[Collected data]
==============================

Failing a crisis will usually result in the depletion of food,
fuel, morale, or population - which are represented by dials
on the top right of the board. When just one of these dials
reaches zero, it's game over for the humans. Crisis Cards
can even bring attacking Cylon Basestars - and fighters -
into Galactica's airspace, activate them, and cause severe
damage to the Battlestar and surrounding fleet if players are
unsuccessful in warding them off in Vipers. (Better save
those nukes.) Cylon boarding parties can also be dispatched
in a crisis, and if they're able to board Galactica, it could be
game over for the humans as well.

==============================

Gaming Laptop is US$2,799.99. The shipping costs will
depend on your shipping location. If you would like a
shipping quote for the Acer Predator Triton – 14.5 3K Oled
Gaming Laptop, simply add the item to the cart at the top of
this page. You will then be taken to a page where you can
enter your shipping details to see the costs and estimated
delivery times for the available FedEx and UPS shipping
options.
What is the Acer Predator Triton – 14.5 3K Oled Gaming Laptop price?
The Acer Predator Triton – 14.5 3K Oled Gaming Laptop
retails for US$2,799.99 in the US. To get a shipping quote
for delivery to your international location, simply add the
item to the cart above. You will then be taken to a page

==============================

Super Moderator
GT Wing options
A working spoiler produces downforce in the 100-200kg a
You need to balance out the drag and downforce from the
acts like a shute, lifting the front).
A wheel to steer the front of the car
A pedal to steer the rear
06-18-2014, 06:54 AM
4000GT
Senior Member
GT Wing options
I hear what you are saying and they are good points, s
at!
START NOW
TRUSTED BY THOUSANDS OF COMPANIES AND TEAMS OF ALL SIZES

==============================

• Problem requirements:
Copy out, word for word, the part of the entries above that begins at the line with "Failing a crisis" and ends at the line with "those nukes.) Cylon", including both.

• Answer space:
Failing a crisis will usually result in the depletion of food,
fuel, morale, or population - which are represented by dials
on the top right of the board. When just one of these dials
reaches zero, it's game over for the humans. Crisis Cards
can even bring attacking Cylon Basestars - and fighters -
into Galactica's airspace, activate them, and cause severe
damage to the Battlestar and surrounding fleet if players are
unsuccessful in warding them off in Vipers. (Better save
those nukes.) Cylon boarding parties can also be dispatched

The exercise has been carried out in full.